The concept of a female President was so alien to Hollywood that the only conceivable approach was to make it the story of the husband taking up the chores of the First Lady.
Having perfected his double takes and pratfalls on a string of Disney comedies Fred MacMurray plays Thad McCloud, straight man to incoming President Leslie McCloud (Polly Bergen) and after the screenwriters have exploited virtually every joke in the gender switch catalogue it settles down to a more serious exploration of power.
Thad nurses a wounded ego after playing second fiddle to his more powerful wife, joining the anteroom queue to see her, any romantic notions interrupted by the telephone, and not enjoying his new role as chief menu selector and supporter of charities. So he’s a prime target for another powerful woman, Doris, the head of a perfume company, an old flame who seduces him into taking charge of their male toiletries division. Meanwhile, Leslie challenges the foreign aid expectations of South American dictator supreme Valdez (Eli Wallach) while Thad gets into trouble escorting him to a night club.
Power is exploited not just by Valdez for whom financial aid means corruption but by the Presidents children, the teenage Gloria (Anna Capri) who races round Washington in fast cars driven by louche boyfriends in the knowledge that she can’t be arrested, and younger Peter (Ronnie Dapo) who attacks schoolmates knowing Secret Service agents will protect him from retaliation. The sexually frustrated Thad, excited at the prospect of developing a new masculine-oriented range of perfumes, does not realise that Doris, far from leading him into the sack, is merely leading him by the nose, having no intention of using his ideas, her sole interest being getting the presidential endorsement.
There are certainly some amusing sequences – Thad getting lost in the White House, discovering his bedroom is more luxuriously appointed, getting stoned on pills to make him relax for a television show, and his reactions to watching the dictator spend his country’s foreign aid on fast cars, speedboats and loose women (a stripper named Nana Peel). The children are not just entitled but vicious with it.
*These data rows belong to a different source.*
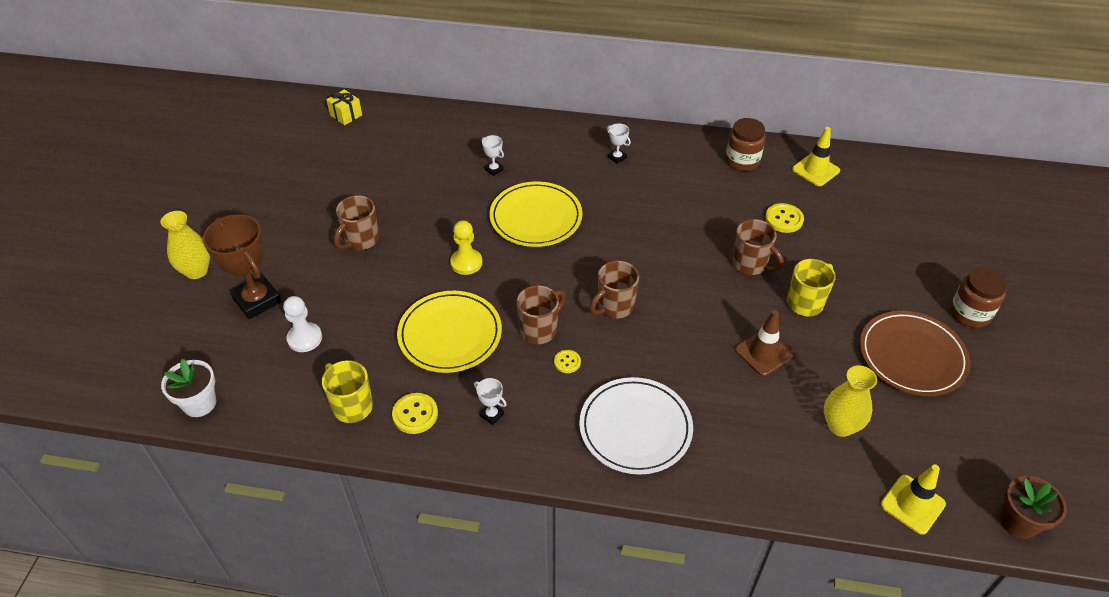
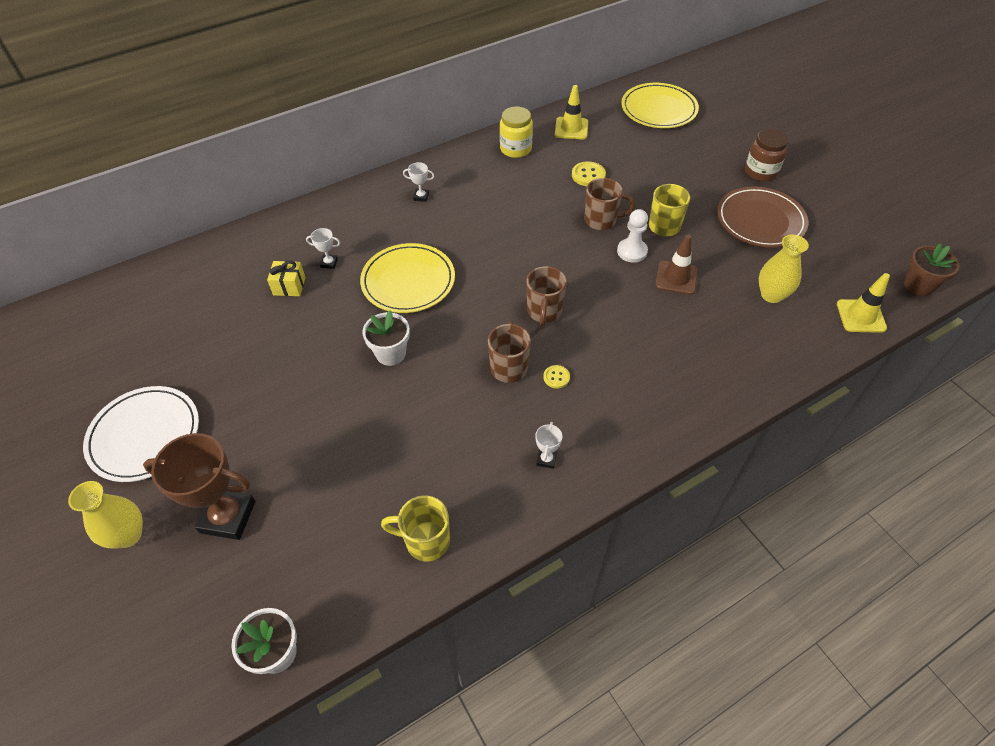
camera: 40 degrees left, 5 degrees up
(305, 338) = (316, 516): white pawn -> white pawn (632, 251)
(346, 115) = (130, 294): yellow gift -> yellow gift (289, 286)
(361, 240) = (272, 395): brown mug -> none
(415, 414) = (487, 506): yellow button -> none
(450, 334) = (442, 421): yellow plate -> yellow plate (658, 109)
(466, 263) = (391, 353): yellow pawn -> white flower pot
(492, 415) = (546, 459): white trophy -> white trophy turned 75 degrees counterclockwise
(635, 428) = (656, 391): white plate -> white plate (145, 436)
(742, 161) = (515, 149): brown jar -> yellow jar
And Leslie, the most powerful person in the country nonetheless impotent in the face of a rebellious brood.
There’s a welcome element of Yes, Minister (the British television comedy ridiculing political bureaucracy) as both wife and husband face up to the over-complications of White House life. And there are some good lines. Spouts Thad: “A man needs an office especially when he has nothing to do.” Without a hint of irony, Leslie tells him, “Nobody expects you to vegetate just because you’re married to the President.”
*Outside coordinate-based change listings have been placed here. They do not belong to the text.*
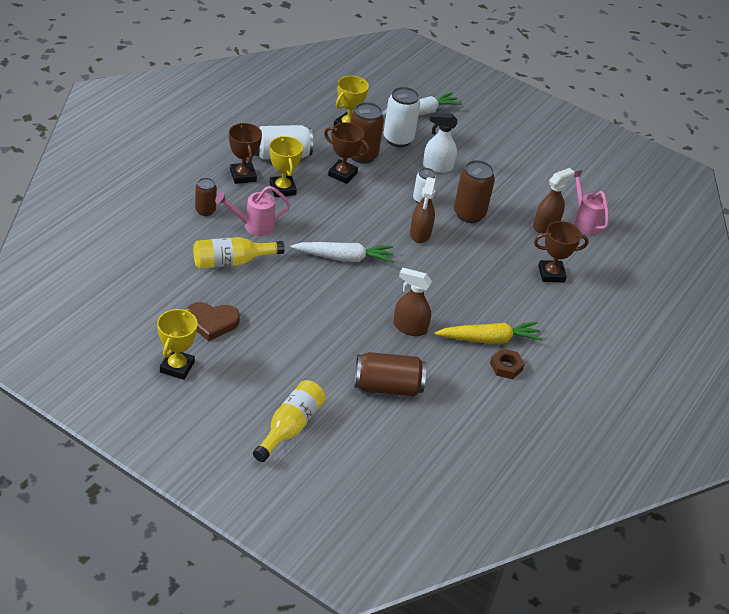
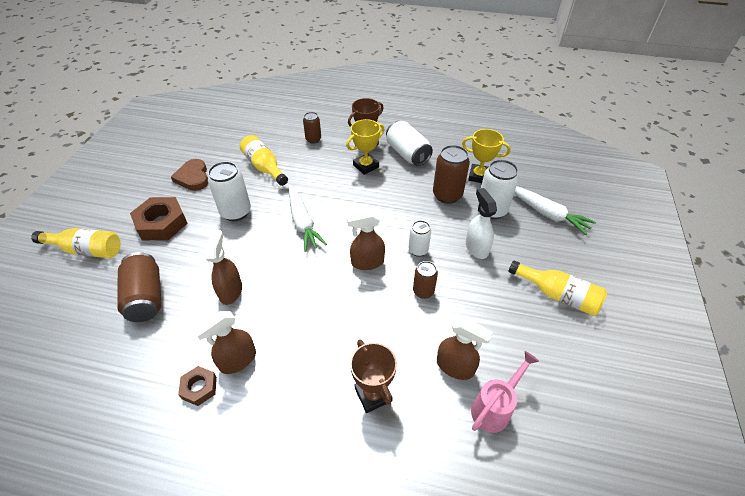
camera: 75 degrees right, 5 degrees up
(177, 367) = (141, 176): yellow trophy -> none
(253, 226) = (311, 165): pink watering can -> none
(281, 361) = (161, 223): none -> brown nut
(298, 301) = (236, 212): none -> white can
(342, 174) = (411, 191): brown trophy -> none
(469, 214) = (423, 291): brown can -> brown can, size x0.60
(489, 339) = (237, 360): yellow carrot -> brown spray bottle
(507, 150) = (557, 295): none -> yellow bottle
And at least the character of Leslie is treated with respect. There’s no falling back on stereotypes. She’s not out of her depth, or given to tantrums or bouts of tears, she’s not outmanoeuvred by more clever men and she doesn’t come running to Thad for help.
That said, you can’t help thinking of the picture they could have made if Leslie had been the complete focus, her battles with the political male hierarchy, the laws she would have attempted to enact, introducing a feminine perspective to the corridors of power. Even so, as written, she is strong-willed enough to strip the self-indulgent Vasquez of foreign aid and deal with the consequent political fall-out.
Generally under-estimated as an actor, and now in his third decade as a star, the high points being Double Indemnity (1945) and The Apartment (1960), he had reinvented himself as a slapstick comedian with The Shaggy Dog (1959). His work had largely remained in that vein ever since so he was adept at underplaying this kind of character. Polly Bergen (Move Over, Darling, 1963) is spared the comedy and could have been in a different movie entirely, her scenes primarily taken seriously. Eli Wallach (The Moon-Spinners, 1964) gives the game away, over-acting to his heart’s content. Arlene Dahl (Sangaree, 1953) conjures up her Hollywood glamor heyday.
Hungarian blonde bombshell Anna Capri (Target: Harry, 1969) makes her movie debut. Variety’s Army Archerd had a cameo as did columnist Erskine Johnson. Beverly Powers (Jaws, 1975) plays the stripper.
This was the final picture in a 40-year career for German émigré Curtis Bernhardt (Possessed, 1947). Claude Binyon (North to Alaska, 1960) and Robert G. Kane (The Villain, 1979), in his movie debut, shared the screenplay credit.